Der Kreis Heinsberg betrachtet die Kultur als Teil der kommunalen Daseinsvorsorge. Er organisiert und koordiniert unterstützend das kulturelle Angebot aller Kulturschaffenden. Dies trägt nicht nur zur Identitätsbildung des Kreises bei, sondern stärkt damit die Kultur als wichtigen „weichen“ Standortfaktor. Hier leisten die Anton-Heinen-Volkshochschule und die Musikschulen wertvolle Beiträge. Der Kreis Heinsberg unterhält Kontakte zu seinen belgischen und niederländischen Nachbarn sowie zu den Partnerkreisen in Schottland und Ungarn. Er fördert die grenzüberschreitenden Begegnungen schulischer, kultureller und sportlicher Art. Auch neue Formen des Austausches sollen Beachtung finden.

Der Pflege handwerklicher und künstlerischer Tradition und des Brauchtums kommt im Museumswesen ein hoher Stellenwert zu. Zum Erhalt des kulturellen Erbes ist der Kreis nicht nur Mitglied im Trägerverein des Begas-Hauses, sondern fördert auch museale Einrichtungen in privater Trägerschaft auf der Grundlage einer Museumskonzeption beratend und finanziell. Eine Weiterentwicklung des Tourismus im Kreisgebiet gehört zu den wichtigen kurz- und mittelfristigen Zielen der Kreispolitik und ist wichtiger Bestandteil auch der wirtschaftlichen Entwicklung. Daher wird die neue Tourismusmarke „Heinsberger Land“ weiter ausgebaut. Der Fahrradtourismus ist schon jetzt ein touristischer Schwerpunkt für den Kreis Heinsberg. Hier wird an die Projekte Rur-Ufer-Radweg und West-Bike-Route angeknüpft und ein besonderer Schwerpunkt auf den Ausbau der E-Mobilität gelegt.

Finanzen

Der Kreis Heinsberg verpflichtet sich zu einer nachhaltigen und soliden Haushaltspolitik. Ein auskömmlicher Finanzierungsbeitrag wird dazu vom Land und gegebenenfalls auch vom Bund eingefordert. Jede Generation muss ihre Aufgaben lösen und darf sie nicht nachkommenden Generationen aufbürden. Auch weil sich der Kreis im Wesentlichen über die Kreisumlage durch die Städte und Gemeinden finanziert, ist eine sparsame Haushaltsführung oberstes Gebot. Ausgaben müssen auf ihre Finanzierbarkeit überprüft werden.

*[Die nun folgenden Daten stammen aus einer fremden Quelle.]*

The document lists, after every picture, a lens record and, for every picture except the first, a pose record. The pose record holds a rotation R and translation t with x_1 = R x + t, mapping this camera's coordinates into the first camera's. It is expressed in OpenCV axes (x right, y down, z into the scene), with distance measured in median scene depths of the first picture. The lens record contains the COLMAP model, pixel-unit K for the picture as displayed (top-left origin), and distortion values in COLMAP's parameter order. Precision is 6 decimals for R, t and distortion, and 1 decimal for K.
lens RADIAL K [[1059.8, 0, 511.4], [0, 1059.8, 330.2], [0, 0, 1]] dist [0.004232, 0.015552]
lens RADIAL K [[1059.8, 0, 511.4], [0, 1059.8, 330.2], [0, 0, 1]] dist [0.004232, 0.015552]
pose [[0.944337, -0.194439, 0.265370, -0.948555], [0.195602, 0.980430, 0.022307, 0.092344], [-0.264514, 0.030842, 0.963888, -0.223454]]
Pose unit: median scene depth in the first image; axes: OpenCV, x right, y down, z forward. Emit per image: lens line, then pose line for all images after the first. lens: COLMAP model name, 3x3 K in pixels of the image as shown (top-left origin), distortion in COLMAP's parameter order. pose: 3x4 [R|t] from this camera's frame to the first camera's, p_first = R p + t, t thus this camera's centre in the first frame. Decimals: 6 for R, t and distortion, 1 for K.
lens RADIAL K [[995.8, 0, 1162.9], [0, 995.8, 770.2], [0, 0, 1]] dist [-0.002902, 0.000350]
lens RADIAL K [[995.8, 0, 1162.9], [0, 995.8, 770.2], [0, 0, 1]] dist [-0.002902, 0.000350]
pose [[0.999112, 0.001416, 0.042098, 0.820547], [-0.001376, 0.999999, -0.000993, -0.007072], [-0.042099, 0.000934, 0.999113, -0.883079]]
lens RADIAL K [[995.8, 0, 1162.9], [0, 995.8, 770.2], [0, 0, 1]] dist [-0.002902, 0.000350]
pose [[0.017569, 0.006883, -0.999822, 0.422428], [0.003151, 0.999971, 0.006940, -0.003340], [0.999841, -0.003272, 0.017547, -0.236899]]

Ein effizientes Controlling stellt dabei den verantwortungsvollen Umgang mit den Finanzmitteln sicher. Eine nachhaltige Politik hat daher immer auch die Zukunft im Blick, die der Kreistag und die Verwaltung in aktiver Partnerschaft gestalten. Ziele unseres Wirtschaftens sind daher der Erhalt der geschaffenen Werte und die weitgehende Entschuldung des Kreises Heinsberg. Der Kreis setzt sich für eine verstärkte interkommunale Zusammenarbeit ein und sieht darin erhebliche Potenziale und Vorteile für seine Bürger.